Ellen Fox
Community Member
Ellen Fox is a renowned social worker and therapist who has dedicated her career to fighting social
injustices and empowering marginalized communities. Born on February 3rd, 1950, Ellen graduated
from the School of Social Welfare at the University of California, Berkeley in 1972 with a degree in
Community Organization. Her master's thesis focused on institutional racism, which later became
known as structural racism. Ellen co-wrote a funded proposal to examine the practices of institutional racism in social work in the Bay Area.
In 1975, Ellen moved to Santa Fe, where she joined the nascent department of Social Work at the
College of Santa Fe. One year later, she was recruited by Joel Hochman, MD, to join his practice,
where she worked with Tomas Atencio to write a proposal for the first Community Mental Health
Center in Santa Fe, which was successfully funded. Ellen attended an intensive course in family
therapy at the Philadelphia Child Guidance Clinic in 1976, after which she began offering training and workshops in family therapy and the family therapy of addictions in Santa Fe.
Ellen established her private practice in 1980, where she continued to offer training in behavioral
health. She also taught family therapy in the department of Social Work at New Mexico Highlands
University. From 1980 to 1994, Ellen practiced clinical social work in Santa Fe before relocating to
Seattle for the next eleven years. During this time, she continued her private practice and teaching.
Throughout her career, Ellen has challenged the American narrative of the "individual" and the
bootstrap myth. She believes in the power of examining one's dilemmas as contextualized in the
forces of sexism, racism, homo and transphobia, and the demonizing of immigration as a means to
"depathologize" and empower her clients. Paulo Freire's Pedagogy of the Oppressed is a guiding
template for Ellen's work, and she strongly believes in the arts as a pathway to social and political
consciousness and action, as well as a source of empowerment and leadership.
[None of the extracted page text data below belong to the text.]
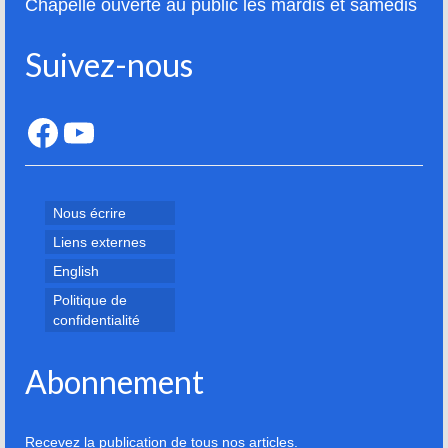
Chapelle ouverte au public les mardis et samedis
Suivez-nous
Facebook
YouTube
Nous écrire
Liens externes
English
Politique de
confidentialité
Abonnement
Recevez la publication de tous nos articles.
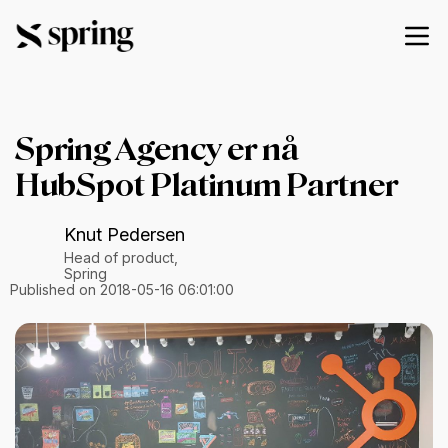
Spring Agency er nå
HubSpot Platinum Partner
Knut Pedersen
Head of product,
Spring
Published on 2018-05-16 06:01:00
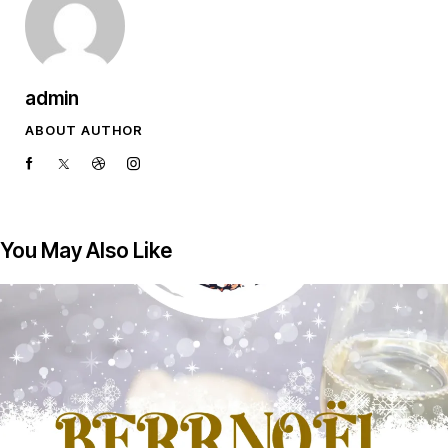
admin
ABOUT AUTHOR
You May Also Like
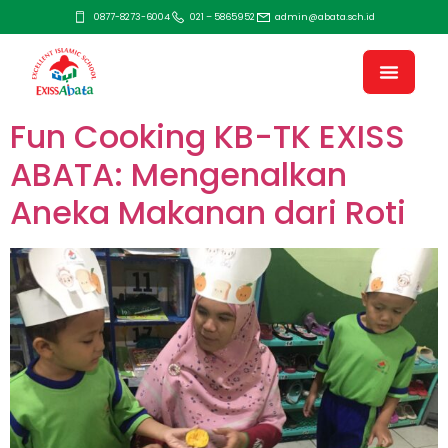
0877-8273-6004
021 – 5865952
admin@abata.sch.id
Fun Cooking KB-TK EXISS
ABATA: Mengenalkan
Aneka Makanan dari Roti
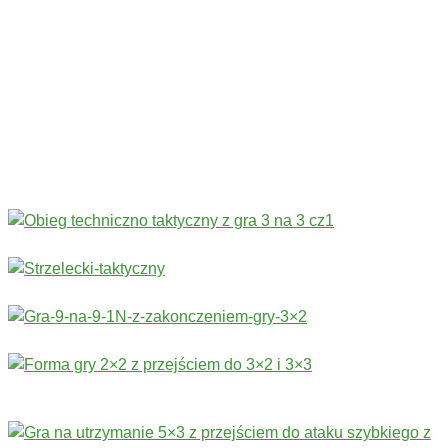
Codziennie nowe ćwiczenia! ›
Rozgrzewka
›
Sprawność fizyczna
›
Technika
›
Taktyka
›
Gry
›
Treningi bramkarskie
›
Stałe fragmenty gry
Więcej ćwiczeń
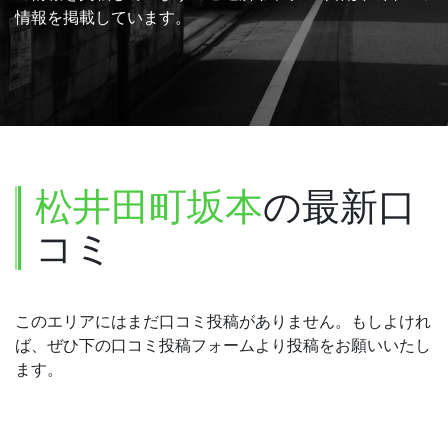
情報を掲載しています。
松井田町坂本
の最新口
コミ
このエリアにはまだ口コミ投稿がありません。もしよけれ
ば、ぜひ下の口コミ投稿フォームより投稿をお願いいたし
ます。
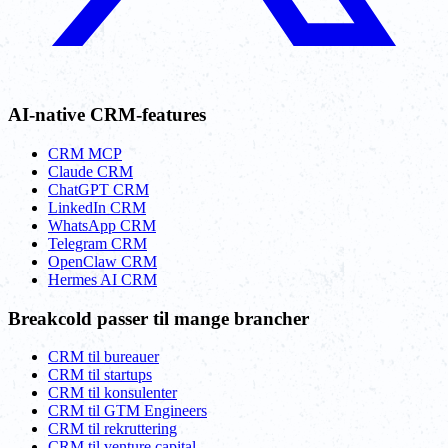
AI-native CRM-features
CRM MCP
Claude CRM
ChatGPT CRM
LinkedIn CRM
WhatsApp CRM
Telegram CRM
OpenClaw CRM
Hermes AI CRM
Breakcold passer til mange brancher
CRM til bureauer
CRM til startups
CRM til konsulenter
CRM til GTM Engineers
CRM til rekruttering
CRM til venture capital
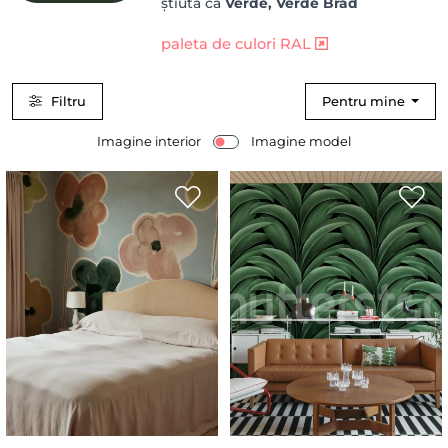
știută ca
Verde, Verde Brad
paleta de culori RAL
Filtru
Pentru mine
Imagine interior
Imagine model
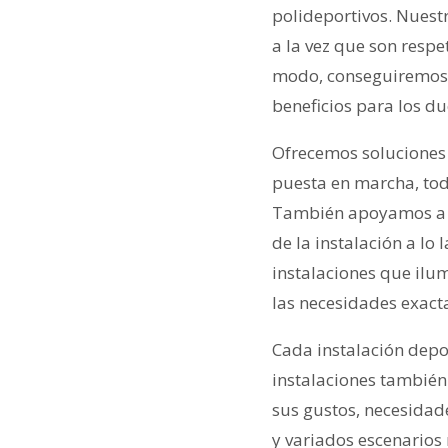
polideportivos. Nuestr
a la vez que son resp
modo, conseguiremos m
beneficios para los d
Ofrecemos soluciones i
puesta en marcha, tod
También apoyamos a nu
de la instalación a lo
instalaciones que ilum
las necesidades exacta
Cada instalación depo
instalaciones también.
sus gustos, necesidad
y variados escenarios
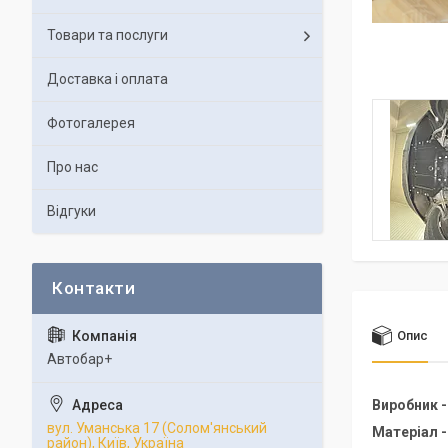
Товари та послуги
Доставка і оплата
Фотогалерея
Про нас
Відгуки
Опис
Автобар+
Виробник 
вул. Уманська 17 (Солом'янський
Матеріал 
район), Київ, Україна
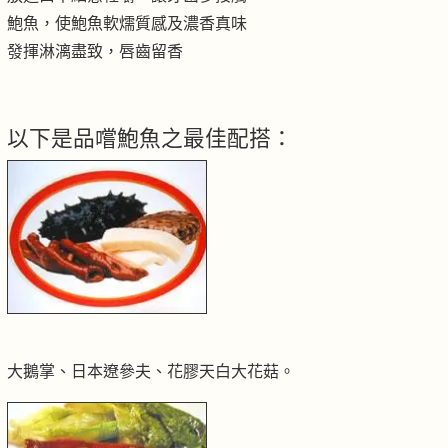
鮑魚，使鮑魚軟燸質感及濃香真味
發揮淋漓盡致，唇齒留香
以下是品嚐鮑魚之最佳配搭：
大鵝掌、日本遼參夫、花膠天白大花菇。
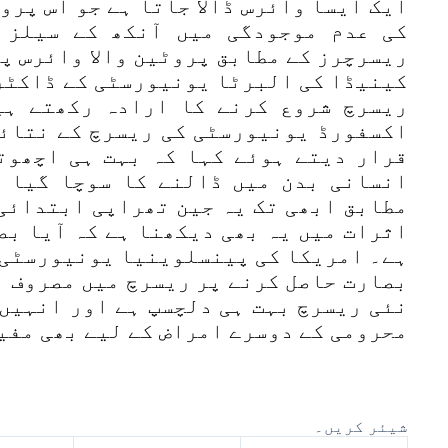
ایک ایسا وائرس ڈالا جاتا ہے جو اس پروٹ
کی عدم موجودگی میں آنکھ کے سیلز 
ریسرچرز کے مطابق پروٹین والا وائرس پ
کینیڈا کی البرٹا یونیورسٹی کے ڈاکٹر
ریسرچ شروع کرنے کا ارادہ رکھتے ہی
اکسفورڈ یونیورسٹی کی ریسرچ کے نتائج
قرار دیتے ہوئے کہا کہ بہت ہی اچھوت
انسانی بدن میں ڈالنے کا سوچا گیا 
مطابق ابھی تک یہ جین تھراپی ابتدائی 
اثرات میں یہ بھی دیکھنا ہے کہ آیا بص
ہے۔ امریکا کی پینسلوینیا یونیورسٹی 
بصارت حاصل کرنے پر ریسرچ میں مصروف ہ
نئی ریسرچ بہت ہی دلچسپ ہے اور انہیں 
محرومی کے دوسرے امراض کے لیے بھی مفی
شیئر کریں۔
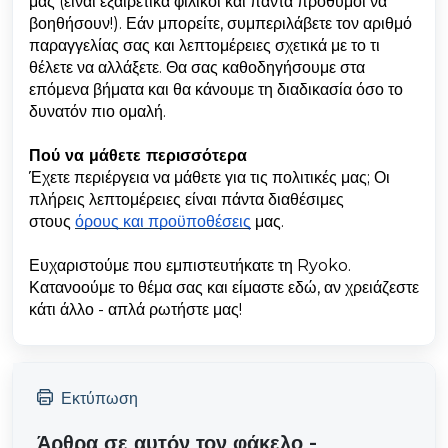
μας (είναι εξαιρετικά φιλικοί και πάντα πρόθυμοι να
βοηθήσουν!). Εάν μπορείτε, συμπεριλάβετε τον αριθμό
παραγγελίας σας και λεπτομέρειες σχετικά με το τι
θέλετε να αλλάξετε. Θα σας καθοδηγήσουμε στα
επόμενα βήματα και θα κάνουμε τη διαδικασία όσο το
δυνατόν πιο ομαλή.
Πού να μάθετε περισσότερα
Έχετε περιέργεια να μάθετε για τις πολιτικές μας; Οι
πλήρεις λεπτομέρειες είναι πάντα διαθέσιμες
στους
όρους και προϋποθέσεις
μας.
Ευχαριστούμε που εμπιστευτήκατε τη Ryoko.
Κατανοούμε το θέμα σας και είμαστε εδώ, αν χρειάζεστε
κάτι άλλο - απλά ρωτήστε μας!
Εκτύπωση
Άρθρα σε αυτόν τον φάκελο -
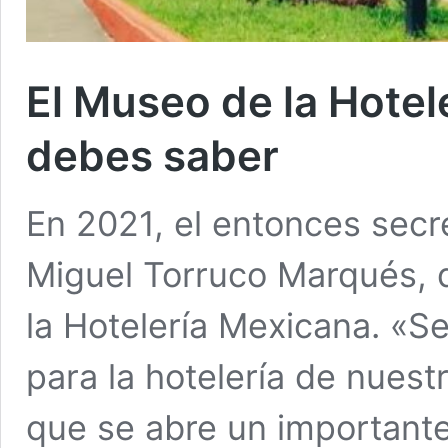
El Museo de la Hotel
debes saber
En 2021, el entonces secr
Miguel Torruco Marqués, 
la Hotelería Mexicana. «Se
para la hotelería de nuestr
que se abre un importante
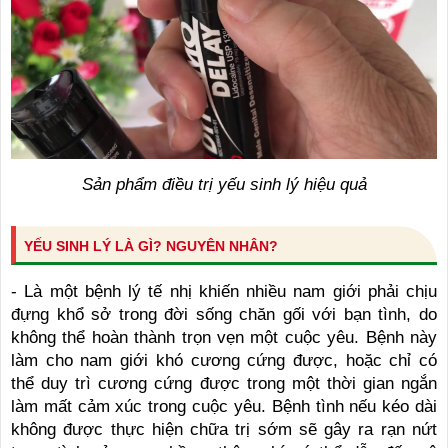
Sản phẩm điều trị yếu sinh lý hiệu quả
YẾU SINH LÝ LÀ GÌ? NGUYÊN NHÂN?
- Là một bệnh lý tế nhị khiến nhiều nam giới phải chịu
đựng khổ sở trong đời sống chăn gối với bạn tình, do
không thể hoàn thành trọn vẹn một cuộc yêu. Bệnh này
làm cho nam giới khó cương cứng được, hoặc chỉ có
thể duy trì cương cứng được trong một thời gian ngắn
làm mất cảm xúc trong cuộc yêu. Bệnh tình nếu kéo dài
không được thực hiện chữa trị sớm sẽ gây ra rạn nứt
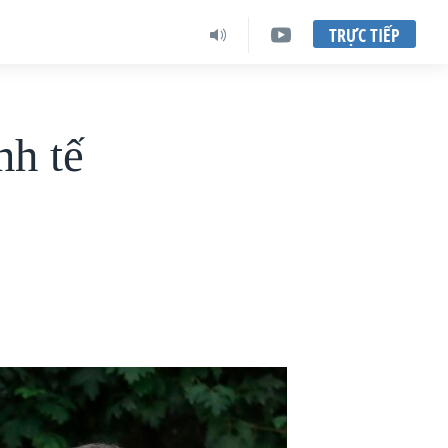
TRỰC TIẾP
nh tế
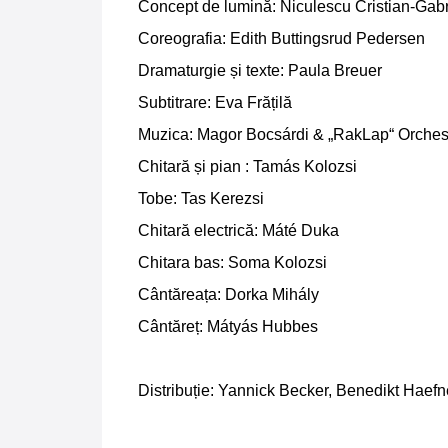
Concept de lumină: Niculescu Cristian-Gabr
Coreografia: Edith Buttingsrud Pedersen
Dramaturgie și texte: Paula Breuer
Subtitrare: Eva Frățilă
Muzica: Magor Bocsárdi & „RakLap“ Orches
Chitară și pian : Tamás Kolozsi
Tobe: Tas Kerezsi
Chitară electrică: Máté Duka
Chitara bas: Soma Kolozsi
Cântăreața: Dorka Mihály
Cântăreț: Mátyás Hubbes
Distribuție: Yannick Becker, Benedikt Haefn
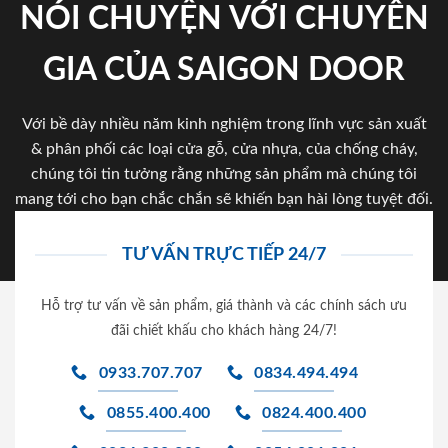
NÓI CHUYỆN VỚI CHUYÊN
GIA CỦA SAIGON DOOR
Với bề dày nhiều năm kinh nghiệm trong lĩnh vực sản xuất
& phân phối các loại cửa gỗ, cửa nhựa, của chống cháy,
chúng tôi tin tưởng rằng những sản phẩm mà chúng tôi
mang tới cho bạn chắc chắn sẽ khiến bạn hài lòng tuyệt đối.
TƯ VẤN TRỰC TIẾP 24/7
Hỗ trợ tư vấn về sản phẩm, giá thành và các chính sách ưu
đãi chiết khấu cho khách hàng 24/7!
0933.707.707
0834.494.494
0855.400.400
0824.400.400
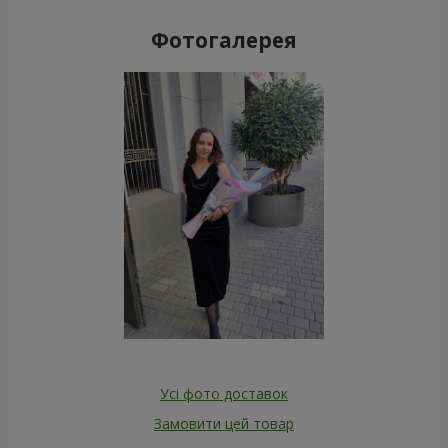
Фотогалерея
Усі фото доставок
Замовити цей товар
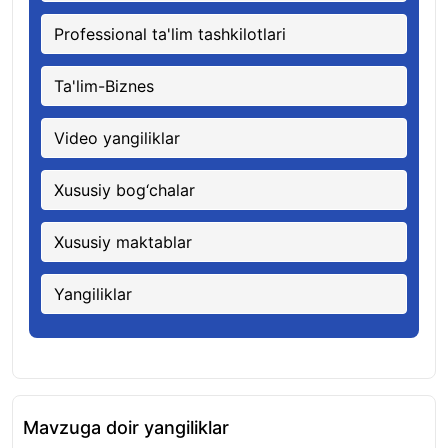
Professional ta'lim tashkilotlari
Ta'lim-Biznes
Video yangiliklar
Xususiy bog‘chalar
Xususiy maktablar
Yangiliklar
Mavzuga doir yangiliklar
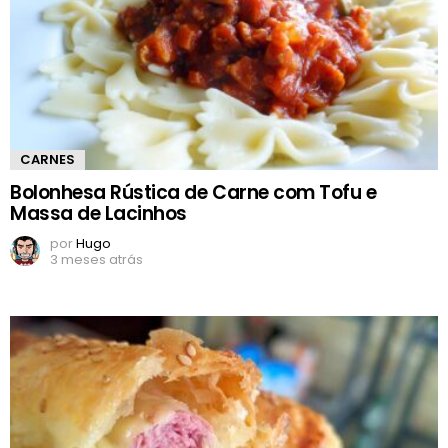
CARNES
Bolonhesa Rústica de Carne com Tofu e
Massa de Lacinhos
por
Hugo
3 meses atrás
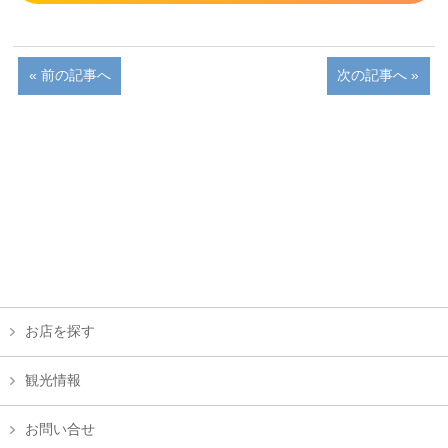
« 前の記事へ
次の記事へ »
お店を探す
観光情報
お問い合せ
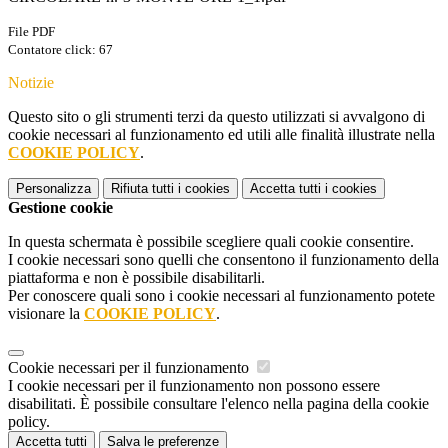
File PDF
Contatore click: 67
Notizie
Questo sito o gli strumenti terzi da questo utilizzati si avvalgono di
cookie necessari al funzionamento ed utili alle finalità illustrate nella
COOKIE POLICY
.
Personalizza
Rifiuta tutti
i cookies
Accetta tutti
i cookies
Gestione cookie
In questa schermata è possibile scegliere quali cookie consentire.
I cookie necessari sono quelli che consentono il funzionamento della
piattaforma e non è possibile disabilitarli.
Per conoscere quali sono i cookie necessari al funzionamento potete
visionare la
COOKIE POLICY
.
Cookie necessari per il funzionamento
I cookie necessari per il funzionamento non possono essere
disabilitati. È possibile consultare l'elenco nella pagina della cookie
policy.
Accetta tutti
Salva le preferenze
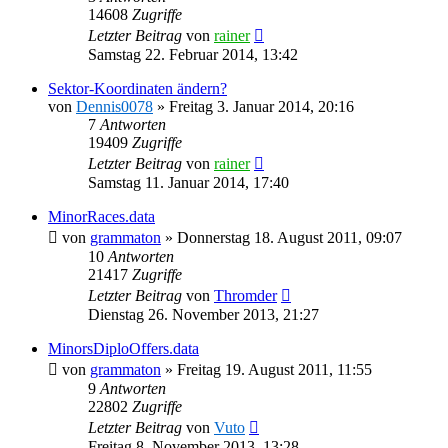
14608
Zugriffe
Letzter Beitrag
von
rainer
Samstag 22. Februar 2014, 13:42
Sektor-Koordinaten ändern?
von
Dennis0078
»
Freitag 3. Januar 2014, 20:16
7
Antworten
19409
Zugriffe
Letzter Beitrag
von
rainer
Samstag 11. Januar 2014, 17:40
MinorRaces.data
von
grammaton
»
Donnerstag 18. August 2011, 09:07
10
Antworten
21417
Zugriffe
Letzter Beitrag
von
Thromder
Dienstag 26. November 2013, 21:27
MinorsDiploOffers.data
von
grammaton
»
Freitag 19. August 2011, 11:55
9
Antworten
22802
Zugriffe
Letzter Beitrag
von
Vuto
Freitag 8. November 2013, 13:28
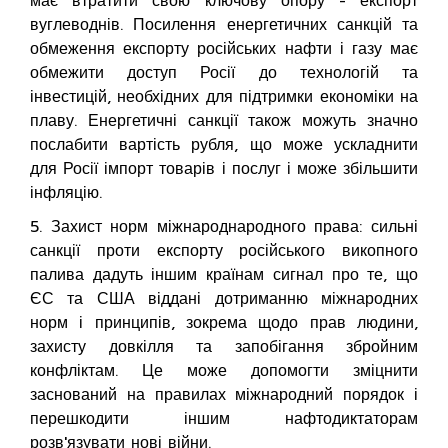
має втратити свою ключову опору - експорт
вуглеводнів. Посилення енергетичних санкцій та
обмеження експорту російських нафти і газу має
обмежити доступ Росії до технологій та
інвестицій, необхідних для підтримки економіки на
плаву. Енергетичні санкції також можуть значно
послабити вартість рубля, що може ускладнити
для Росії імпорт товарів і послуг і може збільшити
інфляцію.
5. Захист норм міжнароднародного права: сильні
санкції проти експорту російського викопного
палива дадуть іншим країнам сигнал про те, що
ЄС та США віддані дотриманню міжнародних
норм і принципів, зокрема щодо прав людини,
захисту довкілля та запобігання збройним
конфліктам. Це може допомогти зміцнити
заснований на правилах міжнародний порядок і
перешкодити іншим нафтодиктаторам
розв'язувати нові війни.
Ellen was fortunate to be educated in the culture and history of Northern New Mexico by Tomas
Atencio, Consuelo Pacheco, Alejandro Lopez, and other native scholars, which informs her work. She is committed to shaping Live Arts as an inclusive, historically and culturally relevant offering to the communities of Santa Fe, especially to marginalized communities. Besides her work, Ellen has studied acting and improv with Maura Dhu Studhi, Wendy Chapin, Ruth Zapporah, Ben Taxi, and others, and has performed on stage. She is also a writer of Creative Non-Fiction and poetry.